Researches in public finance have clarified the effects of tax policies that are neither originally intended nor easily observable. This work contributes to the literature of public finance by rigorously examining the effects of three particular tax policies using quantitative models and econometric analysis.

Chapter 1 aims to answer the question as to what is the optimal apportionment formula for the US state corporate income tax. States have raised sales apportionment weight and lower payroll weight to stimulate local labor demand. However, the policy discussions often ignore the negative effect of sales apportionment tax; the tax distorts the sales allocation of firms across states and causes an increase in local price level in the state. I construct a quantitative model that incorporates the effects of apportionment formula both on local labor demand and on the price level. The calibration suggests that the sales weight should be zero for the optimal tax policy of a single state because the negative effect on price level outweighs the positive effect on local labor under a range of plausible parameters.

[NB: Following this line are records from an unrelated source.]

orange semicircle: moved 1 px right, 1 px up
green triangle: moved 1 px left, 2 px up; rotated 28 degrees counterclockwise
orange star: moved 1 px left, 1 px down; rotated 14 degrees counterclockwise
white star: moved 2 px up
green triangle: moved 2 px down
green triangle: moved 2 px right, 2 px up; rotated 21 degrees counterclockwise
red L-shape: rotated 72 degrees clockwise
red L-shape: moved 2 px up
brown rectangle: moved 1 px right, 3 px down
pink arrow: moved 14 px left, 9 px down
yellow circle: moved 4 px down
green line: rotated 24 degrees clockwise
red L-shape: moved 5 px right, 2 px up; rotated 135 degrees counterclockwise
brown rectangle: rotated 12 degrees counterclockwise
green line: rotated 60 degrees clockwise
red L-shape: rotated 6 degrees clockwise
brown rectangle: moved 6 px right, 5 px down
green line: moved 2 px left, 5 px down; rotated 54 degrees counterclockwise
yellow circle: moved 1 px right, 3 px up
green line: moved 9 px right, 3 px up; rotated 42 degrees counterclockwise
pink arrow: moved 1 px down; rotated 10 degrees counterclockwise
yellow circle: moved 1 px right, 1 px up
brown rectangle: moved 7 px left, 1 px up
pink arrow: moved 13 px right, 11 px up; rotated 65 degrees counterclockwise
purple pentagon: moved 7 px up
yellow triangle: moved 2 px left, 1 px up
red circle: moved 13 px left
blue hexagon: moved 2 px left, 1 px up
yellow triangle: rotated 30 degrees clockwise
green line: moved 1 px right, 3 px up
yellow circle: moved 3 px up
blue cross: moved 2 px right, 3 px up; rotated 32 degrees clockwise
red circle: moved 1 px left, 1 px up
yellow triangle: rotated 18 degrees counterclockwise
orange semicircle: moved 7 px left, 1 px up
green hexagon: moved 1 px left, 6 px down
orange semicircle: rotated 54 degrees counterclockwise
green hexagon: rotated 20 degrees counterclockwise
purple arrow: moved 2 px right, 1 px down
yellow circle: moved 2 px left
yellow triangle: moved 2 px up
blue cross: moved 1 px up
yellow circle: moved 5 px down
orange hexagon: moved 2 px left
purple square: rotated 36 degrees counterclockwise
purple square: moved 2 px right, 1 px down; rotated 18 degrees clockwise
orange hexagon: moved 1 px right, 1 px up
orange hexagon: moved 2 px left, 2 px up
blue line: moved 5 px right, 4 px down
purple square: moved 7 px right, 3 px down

Chapter 2 studies the effect of taxation on entrepreneurs' risk-taking, portfolio choice, and economic growth in the presence of a moral hazard problem in a dynamic general equilibrium model. The moral hazard problem occurs because the return of a type of entrepreneurial project depends on entrepreneurs' effort, which is private information. By collecting proportional consumption tax and redistributing the revenue, the government offers an opportunity for risk sharing to encourage risk-taking and spur economic growth. We show that when the moral hazard problem is absent, the full insurance is optimal in terms of welfare, and the economy grows faster. But if the moral hazard problem exists even in a slight degree, risk sharing through taxation cannot improve welfare.

Chapter 3 examines the relationship between household marginal tax rates and the probability of owning rental housing. I focus on the special provisions about passive losses introduced by 1986 TRA to test the theoretical prediction about this relationship. The empirical results based on the Surveys of Consumer Finances offer modest support for the prediction.